## START Excerpt provided
Markets have not yet taken a definitive view, but are grappling with the reality that most central banks have taken interest rates as low as they can go

Since November 9, 1989, the S&P 500 has surged 1,635% in value. (Reuters)Premium
Since November 9, 1989, the S&P 500 has surged 1,635% in value. (Reuters)

LONDON : The toppling of the Berlin Wall made free market economics the norm across Europe - but which financial markets have done the best since then? Wall Street and the BRICs, of course.

While the events of 1989 redefined Europe's boundaries, they also ushered in almost two decades of powerful economic liberalisation and globalisation that took in China, India and Latin America - a wave that is only now cresting.

They are not the only factor, by any means. Also at work is a 30-year drop in global borrowing costs as inflation has been beaten back - even amid a boom for commodity producers, whose resources China has gobbled up.
## END Excerpt provided
## START Data
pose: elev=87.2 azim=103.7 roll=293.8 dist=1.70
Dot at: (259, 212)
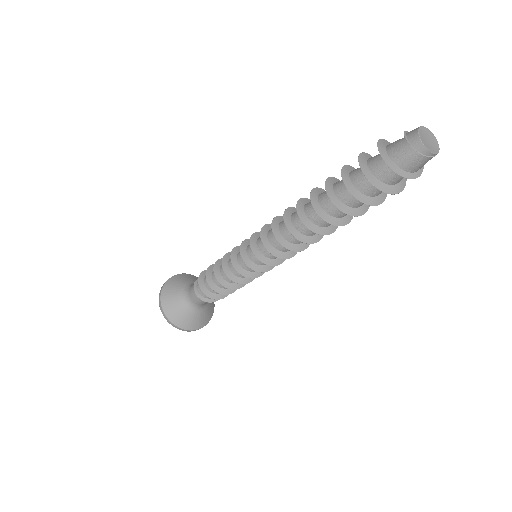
## END Data
_Set problem_
Answer these questions from the piece on markets since the Berlin Wall fell:
1. By what percentage has the S&P 500 risen in value since November 9, 1989?
2. Which markets does it say have done the best since the wall came down?
3. Over how many years has the drop in global borrowing costs taken place?

_Problem solution_
1. 1,635%
2. Wall Street and the BRICs
3. 30 years